## [Consigne donnée 1]
Combien d'habitants compte l'île de Hiva Oa selon l'article sur la visite d'Emmanuel Macron aux Marquises ?
## [Consigne donnée 2]
Poursuivez l'article sur la visite d'Emmanuel Macron aux Marquises à partir de sa dernière phrase.

## [Passage fourni]
▬▬▬

La Terre des Hommes du président


Une vue du village de Atuona, qui sera indubitablement la capitale des Marquises à l’occasion de la visite d’Emmanuel Macron.
Tahiti, le 23 juillet 2021 - Les 2 250 habitants de la petite île de Hiva Oa, dans l’archipel des Marquises, sont sur le pied de guerre ou presque depuis plusieurs semaines, car le 25 juillet, ils auront le privilège de recevoir sur leur île Emmanuel Macron, premier Président de la République française à se rendre aux Marquises. Ce dernier effectuera après son passage au Japon pour l’ouverture des JO un séjour du 24 au 28 juillet en Polynésie française ; il arrivera le 25 à Hiva Oa et en repartira le 26, si les dates de ce déplacement sont définitivement confirmées.

▬▬▬

## [Liste]
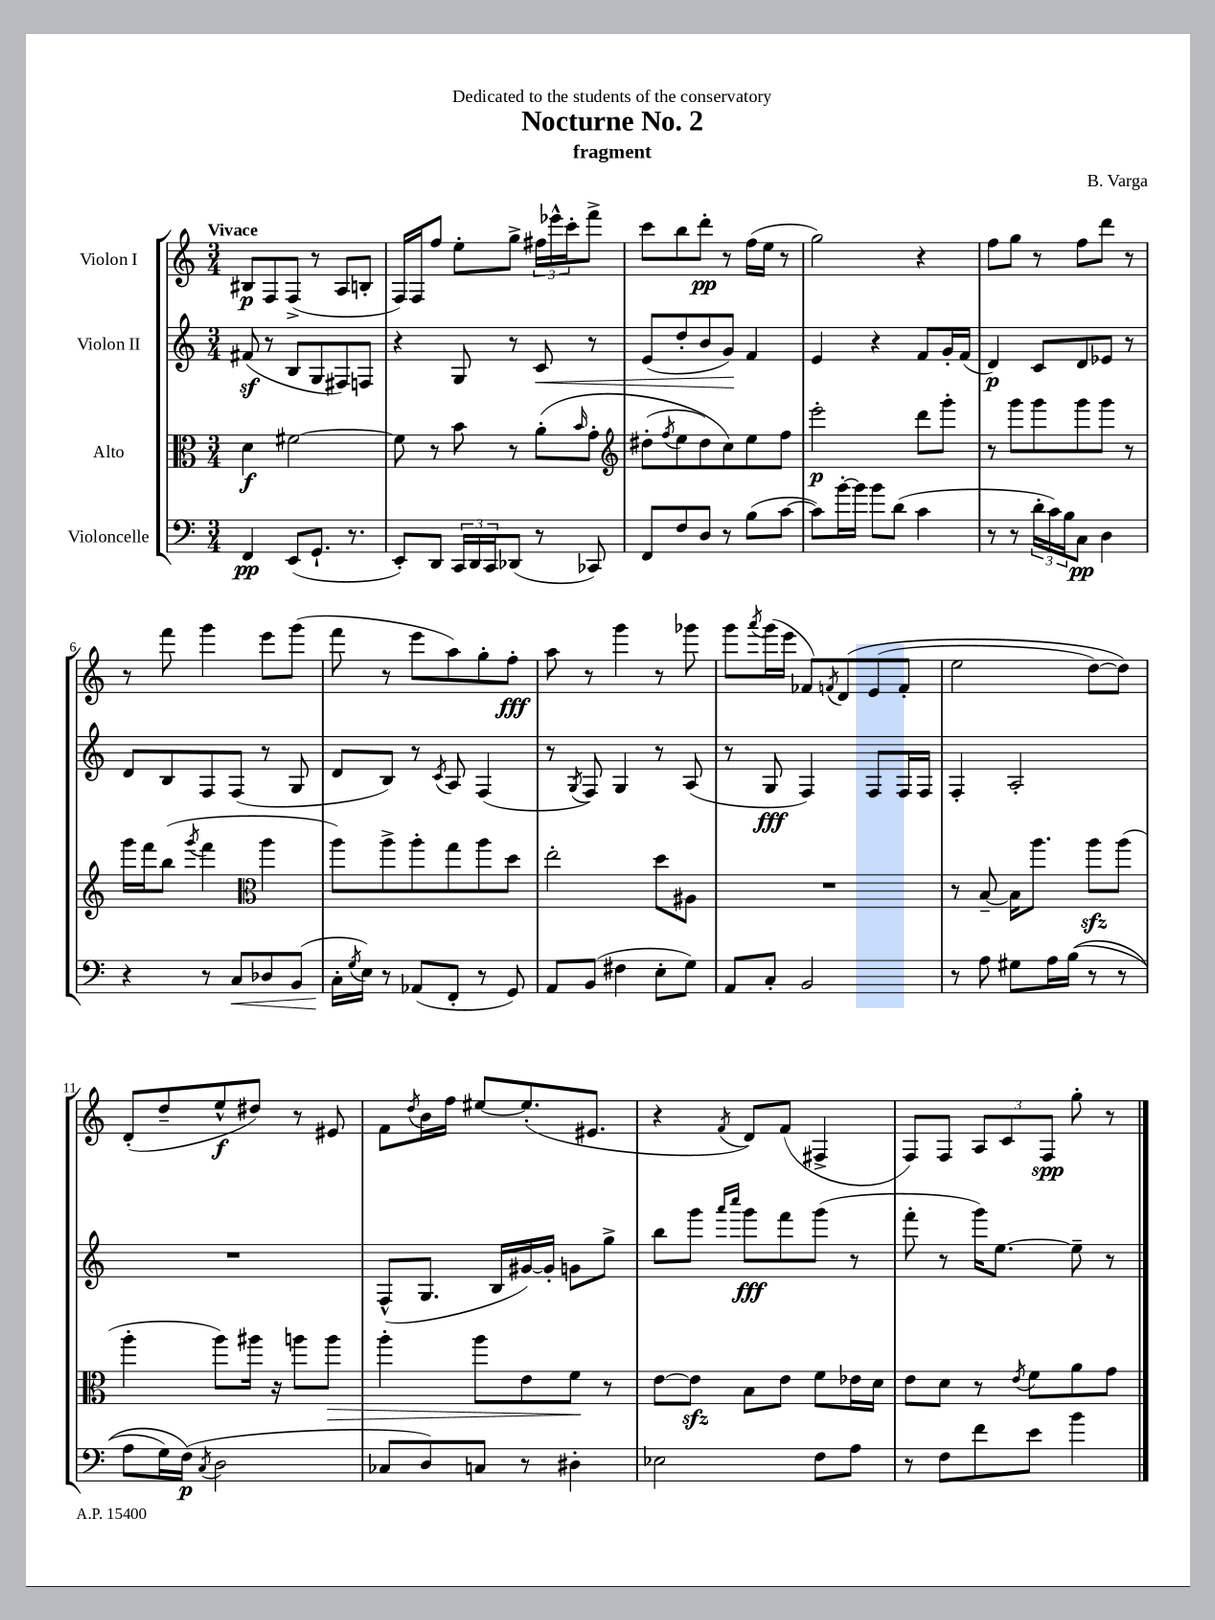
\header { title = "Nocturne No. 2" composer = "B. Varga" subtitle = "fragment" dedication = "Dedicated to the students of the conservatory" }
<<
\new StaffGroup <<
\new Staff = "s0" \with { instrumentName = "Violon I" } {
    \clef treble \key c \major \numericTimeSignature \time 3/4 \tempo "Vivace"
    bis8\p f8 f8->( r8 a8 b8-. |
    f16) f16 f''8 e''8-. g''8-> \tuplet 3/2 { fis''16 ees'''16-^ c'''16-. } f'''8-> |
    c'''8 b''8 d'''8-.\pp r8 f''16( e''16 r8 |
    g''2) r4 |
    f''8 g''8 r8 f''8 d'''8 r8 |
    r8 f'''8 g'''4 e'''8 g'''8( |
    f'''8 r8 e'''8 a''8) g''8-. f''8-.\fff |
    a''8 r8 g'''4 r8 ges'''8 |
    g'''8 \acciaccatura { a'''8 } g'''16( e'''16 fes'8) \acciaccatura { f'8 } d'8\( e'8( f'8-. |
    e''2 d''8~) d''8\) |
    d'8-.( d''8-- e''8-^\f dis''8) r8 eis'8 |
    f'8 \acciaccatura { d''8 } b'16 f''16 eis''8~ eis''8.-.( eis'8. |
    r4 \acciaccatura { f'8 } d'8) f'8( fis4-> |
    f8) f8 \tuplet 3/2 { a8 c'8 f8\spp } g''8-. r8 \bar "|." |
}
\new Staff = "s1" \with { instrumentName = "Violon II" } {
    \clef treble \key c \major \numericTimeSignature \time 3/4
    fis'8\sf( r8 b8 g8 fis8) f8 |
    r4 g8 r8 c'8\< r8 |
    e'8( d''8-. b'8 g'8\!) f'4 |
    e'4 r4 f'8 g'16-. f'16( |
    d'4\p) c'8 d'8 ees'8 r8 |
    d'8 b8 f8 f8( r8 g8 |
    d'8 b8) r8 \acciaccatura { c'8 } a8 f4( |
    r8 \acciaccatura { g8 } f8) g4 r8 a8( |
    r8 g8\fff f4) f8 f16 f16 |
    f4-. a2-. |
    R2. |
    f8-^( g8. b16 gis'16~) gis'16-. g'8 g''8-> |
    b''8 g'''8 \grace { a'''16 c''''16 } g'''8\fff f'''8 g'''8( r8 |
    f'''8-. r8 g'''16) e''8.~ e''8-- r8 \bar "|." |
}
\new Staff = "s2" \with { instrumentName = "Alto" } {
    \clef alto \key c \major \numericTimeSignature \time 3/4
    d'4\f fis'2~ |
    fis'8 r8 b'8 r8 a'8-.\( \grace { b'16 } g'8-. |
    \clef treble dis''8-.( \acciaccatura { f''8 } e''8 dis''8) c''8\) e''8 f''8 |
    e'''2-.\p d'''8 g'''8-. |
    r8 g'''8 g'''8 g'''8 g'''8 r8 |
    g'''16 f'''16 b''8( \acciaccatura { g'''8 } f'''4 \clef alto a''4 |
    a''8) a''8-> a''8-. g''8 a''8 d''8 |
    e''2-. d''8 ais8 |
    R2. |
    r8 b8~-- b16 a''8. a''8\sfz a''8( |
    a''4-. a''8) ais''16 r16 a''8 a''8\> |
    a''4-. a''8 e'8 f'8\! r8 |
    e'8~ e'8\sfz b8 e'8 f'8 ees'16 d'16 |
    e'8 d'8 r8 \acciaccatura { e'8 } f'8 a'8 g'8 \bar "|." |
}
\new Staff = "s3" \with { instrumentName = "Violoncelle" } {
    \clef bass \key c \major \numericTimeSignature \time 3/4
    f,4\pp e,8( g,8.-! r8. |
    e,8-.) d,8 \tuplet 3/2 { c,16 d,16 c,16 } des,8( r8 ces,8) |
    f,8 f8 d8 r8 b8( c'8~ |
    c'8) b'16~-. b'16 b'8 d'8( c'4 |
    r8 r8 \tuplet 3/2 { d'16-. c'16) b16 } c8\pp d4 |
    r4 r8 c8\< des8 b,8( |
    c16-.\! \acciaccatura { g8 } e16) r8 aes,8( f,8-. r8 g,8) |
    a,8 b,8( fis4 e8-. g8) |
    a,8 c8-. b,2 |
    r8 a8 gis8 a16 b16(\( r8 r8 |
    a8 g16) f16\p(\) \acciaccatura { c8 } d2 |
    ces8 d8) c8 r8 dis4-. |
    ees2 f8 a8 |
    r8 f8 f'8 e'8 b'4 \bar "|." |
}
>>
>>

▬▬▬

## [Résultat de la tâche 1]
2 250 habitants.

## [Résultat de la tâche 2]
Bien évidemment, les sites archéologiques, comme Upeke, au fond de la vallée de Taaoa, ou même le petit cimetière abritant les tombes de Paul Gauguin et de Jacques Brel, sans parler du site cérémoniel au cœur de Atuona, ont été soigneusement désherbés et préparés pour accueillir le président français. Les nids de poule ont été bouchés et les bords de route nettoyés et élagués. Quant aux anciens “tiki” de pierre et de bois, pré européens pour beaucoup d’entre eux, véritables trésors archéologiques de cette île, ils seront bien entendu “au garde à vous” pour accueillir le président français.

Le bungalow N° 8 de l’hôtel Hanakee Lodge, face au mont Temetiu et à la baie des Traîtres (avec le motu Hanakee). C’est là que dormira M. Macron.
Les plus Français des Polynésiens
 
Pas question, pour les Marquisiens, qui ont toujours été les plus “Français” des Polynésiens (ils sont très attachés à la France et farouchement opposés dans leur très grande majorité à toute idée d’indépendance), de ne pas être à la hauteur de l’événement.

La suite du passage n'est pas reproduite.